New crop insurance scheme to charge 2% premium for pulses

At present, the average crop insurance premium on pulses that a farmer has to pay ranges between 10 per cent and 12 per cent of the sum insured.

To provide a safety net to growers of pulses, which could also help boost production, the Centre’s proposed new crop insurance policy has pegged the burden of premium on pulses at a moderate two per cent of the sum insured.

Officials said according to the broad contours of the new crop insurance scheme, which has been prepared and is now awaiting Cabinet nod, the premium on horticulture crops has been fixed at five-six per cent of the sum insured or on actuarial basis, whichever is lower, while that on non-horticulture crops has been fixed at two-three per cent.

The difference between the actual premium charged by the insurance company and what the farmer pays will be subsided by the Centre, officials added.

This means that if a farmer gets his pulses crop insured for Rs 200,000, his annually premium would be somewhere around Rs 4,000 or even lower. At present, the average crop insurance premium on pulses, which a farmer has to pay ranges between 10-12 per cent of the sum insured, which acts a big deterrent. The scheme would be a combination of weather-based and yield-based insurance for crops.

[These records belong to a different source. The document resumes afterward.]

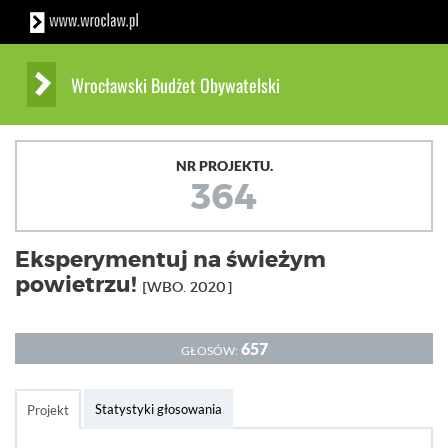
Wrocławski Budżet Obywatelski
NR PROJEKTU.
364
Eksperymentuj na świeżym
powietrzu!
[WBO. 2020]
657
GŁOSÓW:
Statystyki głosowania
Projekt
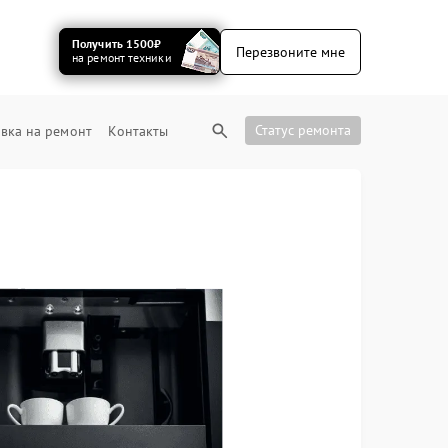
Получить 1500₽
Перезвоните мне
на ремонт техники
Статус ремонта
вка на ремонт
Контакты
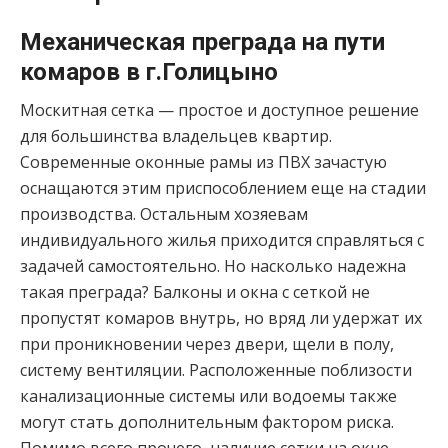
Механическая преграда на пути
комаров в г.Голицыно
Москитная сетка — простое и доступное решение
для большинства владельцев квартир.
Современные оконные рамы из ПВХ зачастую
оснащаются этим приспособлением еще на стадии
производства. Остальным хозяевам
индивидуального жилья приходится справляться с
задачей самостоятельно. Но насколько надежна
такая преграда? Балконы и окна с сеткой не
пропустят комаров внутрь, но вряд ли удержат их
при проникновении через двери, щели в полу,
систему вентиляции. Расположенные поблизости
канализационные системы или водоемы также
могут стать дополнительным фактором риска.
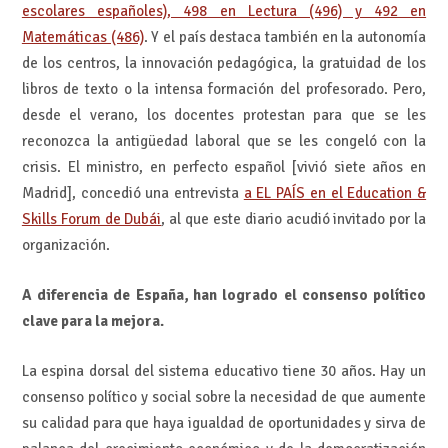
escolares españoles), 498 en Lectura (496) y 492 en
Matemáticas (486)
. Y el país destaca también en la autonomía
de los centros, la innovación pedagógica, la gratuidad de los
libros de texto o la intensa formación del profesorado. Pero,
desde el verano, los docentes protestan para que se les
reconozca la antigüedad laboral que se les congeló con la
crisis. El ministro, en perfecto español [vivió siete años en
Madrid], concedió una entrevista
a EL PAÍS en el Education &
Skills Forum de Dubái
, al que este diario acudió invitado por la
organización.
A diferencia de España, han logrado el consenso político
clave para la mejora.
La espina dorsal del sistema educativo tiene 30 años. Hay un
consenso político y social sobre la necesidad de que aumente
su calidad para que haya igualdad de oportunidades y sirva de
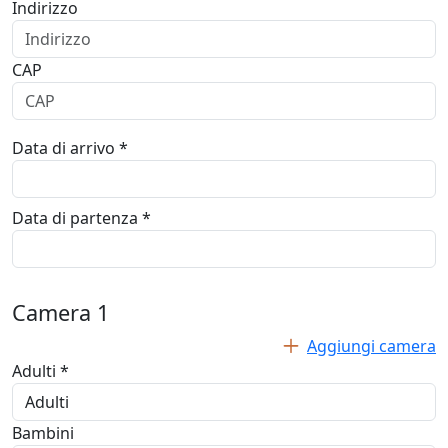
Indirizzo
CAP
Data di arrivo *
Data di partenza *
Camera
1
Aggiungi camera
Adulti *
Bambini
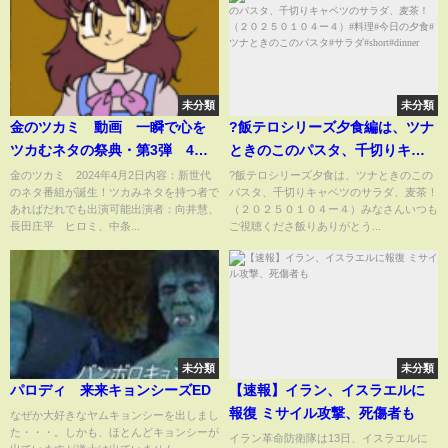
未分類
未分類
金のツカミ 動画 一瞬で心を
?飯テロシリーズ夕食編は、ツナ
ツカむネタの祭典・第3弾 4月2
ときのこのパスタ、千切りキャ
日
ベツのサラダ、麦茶！（２０２
金のツカミ 2024年4月2日内容：新世代
?飯テロシリーズ夕食は、ツナときのこの
のネタ番組が誕生！ツカみネタを持つ者で
パスタ、千切りキャベツのサラダ、麦茶！
５０１０４ー４）#料理#今日の
あればだれでも出演可能出演者：向井慧、
（２０２５０１０４ー４）みなさんいつも
夕食#ツナときのこのパスタ#サ
長田庄平 ヒロミ、中条...
ご視聴くださ飯りありがとう...
ラダ#short#dinner
未分類
未分類
パロディ 来来キョンシーズED
【速報】イラン、イスラエルに
報復 ミサイル攻撃、死傷者も
なぜか大好きなヤムキョンシーを出しまし
た・・・。しかも、ほとんどキョンシーが
イラン革命防衛隊は13日、イスラエルに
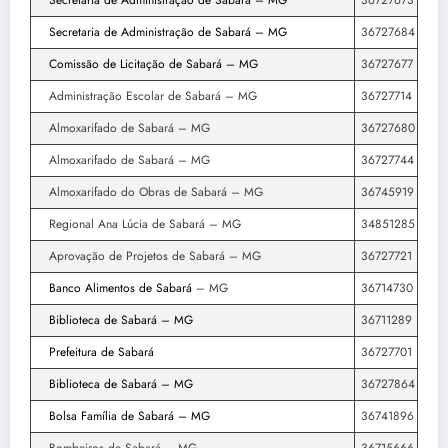
Secretaria de Administração de Sabará – MG
36727673
Secretaria de Administração de Sabará – MG
36727684
Comissão de Licitação de Sabará – MG
36727677
Administração Escolar de Sabará – MG
36727714
Almoxarifado de Sabará – MG
36727680
Almoxarifado de Sabará – MG
36727744
Almoxarifado do Obras de Sabará – MG
36745919
Regional Ana Lúcia de Sabará – MG
34851285
Aprovação de Projetos de Sabará – MG
36727721
Banco Alimentos de Sabará
– MG
36714730
Biblioteca de Sabará – MG
36711289
Prefeitura de Sabará
36727701
Biblioteca de Sabará – MG
36727864
Bolsa Família de Sabará – MG
36741896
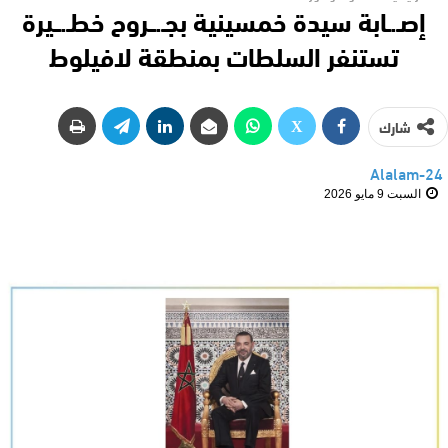
إصـ.ـابة سيدة خمسينية بجـ.ــروح خطـ.ــيرة
تستنفر السلطات بمنطقة لافيلوط
شارك
Alalam-24
السبت 9 مايو 2026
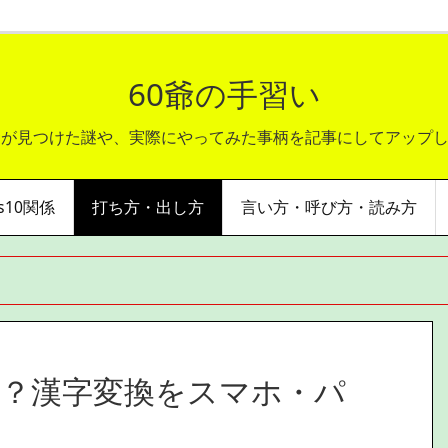
60爺の手習い
爺が見つけた謎や、実際にやってみた事柄を記事にしてアップ
ws10関係
打ち方・出し方
言い方・呼び方・読み方
？漢字変換をスマホ・パ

The government has been working on a new crop insurance scheme for a long time, but there has been some differences over the premium to be charged from the farmers and its impact on the Centre’s subsidy. However, officials said the premiums have been finalised after much deliberation.

The financial burden on insurance companies would also be minimised as participants would be invited through open tenders conducted by the state governments.

“In the currently operational modified National Agriculture Insurance Scheme, premium is charged at market rates due to which for some crop the farmer burden is as high as 10 per cent of the sum insured. The new improved crop will lower this burden,” another official remarked.

Village or block could continue to remain as a unit for measurement of insurance claim as with the existing schemes.

According to a study by private weather forecasting agency Skymet along with industry association Assocham, less than 20 per cent of India’s 130 million farmer families have crop insurance, which is why a vast majority of them are exposed to the vagaries of weather.

Even among loanee farmers, insurance penetration is not 100 per cent, for whom it is mandatory to get an insurance cover as soon as they avail of a crop loan.

“Of the un-insured farmers, 46 per cent were found to be aware but not interested while 24 per cent said the facility was not available to them,” the study showed.

Only 11 per cent felt they could not afford to pay the insurance premium.

Poor design of insurance products, particularly related to claims settlement, has led to farmers not being covered, despite significant government subsidy, the study pointed out.

According to rules, farmers’ insurance claims have to settle within 45 days of the risk assessment. However, often, claims are not attended even after six months. This was one of the factors behind farmers’ not opting for crop insurance.

However, there are some aberrations as well and in some states such as Rajasthan and Bihar, where 40-50 per cent of total area under crop is covered through insurance.